--- START ---

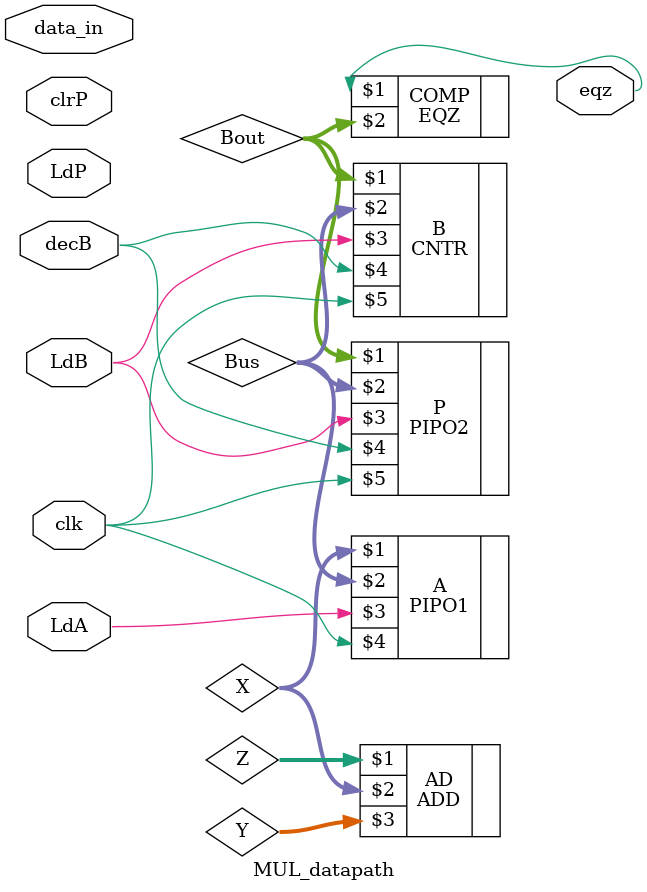
<source format=v>
`timescale 1ns / 1ps
module MUL_datapath(eqz, LdA, LdB, LdP, clrP, decB, data_in, clk);
input LdA, LdB, LdP, clrP, decB, clk;
input [15:0] data_in;
output eqz;
wire [15:0] X, Y, Z,Bout,Bus;
PIPO1 A(X,Bus,LdA,clk);
PIPO2 P(Bout,Bus,LdB,decB,clk);
CNTR B(Bout,Bus,LdB,decB,clk);
ADD AD(Z,X,Y);
EQZ COMP(eqz,Bout);
endmodule

</source>
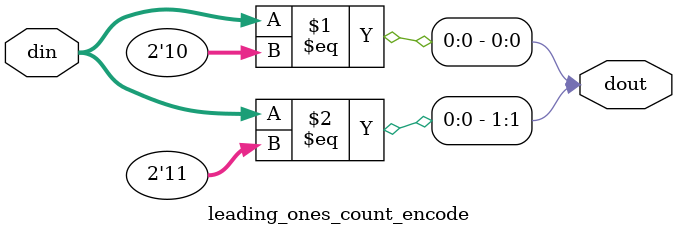
<source format=v>
`timescale 1ps/1ps
module leading_ones_count
(
	input [13:0] keep_in,
	input [3:0] mty_out
);
	wire [15:0] keep_in_int;
	wire [15:0] int1;
	wire [11:0] int2;
	wire [7:0] int3;
	wire [4:0] int4;

	assign keep_in_int = {keep_in,2'b0};

	genvar i;

	for (i = 0; i < 8; i = i + 1) begin
		leading_ones_count_encode encode_inst (
			.din(keep_in_int[i*2+1:i*2]),
			.dout(int1[i*2+1:i*2])
		);
	end

	for (i = 0; i < 4; i = i + 1) begin
		leading_ones_countN # (
			.N(2)
		) count2_inst (
			.keep_in(int1[i*4+3:i*4]),
			.mty_out(int2[i*3+2:i*3])
		);
	end

	for (i = 0; i < 2; i = i + 1) begin
		leading_ones_countN # (
			.N(3)
		) count3_inst (
			.keep_in(int2[i*6+5:i*6]),
			.mty_out(int3[i*4+3:i*4])
		);
	end

	leading_ones_countN # (
		.N(4)
	) count4_inst (
		.keep_in(int3),
		.mty_out(int4)
	);
	assign mty_out = int4[3:0];

endmodule

module leading_ones_countN #
(
	parameter N = 2
)
(
	input [2*N-1:0] keep_in,
	output [N:0] mty_out	
);
	assign mty_out[N] = keep_in[2*N-1] ? (keep_in[2*N-1] & keep_in[N-1]) : 1'b0;
	assign mty_out[N-1] = keep_in[2*N-1] ? ~keep_in[N-1] : keep_in[2*N-1];
	assign mty_out[N-2:0] = keep_in[2*N-1] ? keep_in[N-2:0] : keep_in[2*N-2:N];

endmodule

module leading_ones_count_encode
(
	input wire [1:0] din,
	output wire [1:0] dout
);

	assign dout[0] = din == 2'b10;
	assign dout[1] = din == 2'b11;

endmodule

</source>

--- END ---

> [What is required]
Give back the material above exactly, but without its images.

> [Output for this exercise]
<source format=v>
`timescale 1ns / 1ps
module MUL_datapath(eqz, LdA, LdB, LdP, clrP, decB, data_in, clk);
input LdA, LdB, LdP, clrP, decB, clk;
input [15:0] data_in;
output eqz;
wire [15:0] X, Y, Z,Bout,Bus;
PIPO1 A(X,Bus,LdA,clk);
PIPO2 P(Bout,Bus,LdB,decB,clk);
CNTR B(Bout,Bus,LdB,decB,clk);
ADD AD(Z,X,Y);
EQZ COMP(eqz,Bout);
endmodule

</source>
<source format=v>
`timescale 1ps/1ps
module leading_ones_count
(
	input [13:0] keep_in,
	input [3:0] mty_out
);
	wire [15:0] keep_in_int;
	wire [15:0] int1;
	wire [11:0] int2;
	wire [7:0] int3;
	wire [4:0] int4;

	assign keep_in_int = {keep_in,2'b0};

	genvar i;

	for (i = 0; i < 8; i = i + 1) begin
		leading_ones_count_encode encode_inst (
			.din(keep_in_int[i*2+1:i*2]),
			.dout(int1[i*2+1:i*2])
		);
	end

	for (i = 0; i < 4; i = i + 1) begin
		leading_ones_countN # (
			.N(2)
		) count2_inst (
			.keep_in(int1[i*4+3:i*4]),
			.mty_out(int2[i*3+2:i*3])
		);
	end

	for (i = 0; i < 2; i = i + 1) begin
		leading_ones_countN # (
			.N(3)
		) count3_inst (
			.keep_in(int2[i*6+5:i*6]),
			.mty_out(int3[i*4+3:i*4])
		);
	end

	leading_ones_countN # (
		.N(4)
	) count4_inst (
		.keep_in(int3),
		.mty_out(int4)
	);
	assign mty_out = int4[3:0];

endmodule

module leading_ones_countN #
(
	parameter N = 2
)
(
	input [2*N-1:0] keep_in,
	output [N:0] mty_out	
);
	assign mty_out[N] = keep_in[2*N-1] ? (keep_in[2*N-1] & keep_in[N-1]) : 1'b0;
	assign mty_out[N-1] = keep_in[2*N-1] ? ~keep_in[N-1] : keep_in[2*N-1];
	assign mty_out[N-2:0] = keep_in[2*N-1] ? keep_in[N-2:0] : keep_in[2*N-2:N];

endmodule

module leading_ones_count_encode
(
	input wire [1:0] din,
	output wire [1:0] dout
);

	assign dout[0] = din == 2'b10;
	assign dout[1] = din == 2'b11;

endmodule

</source>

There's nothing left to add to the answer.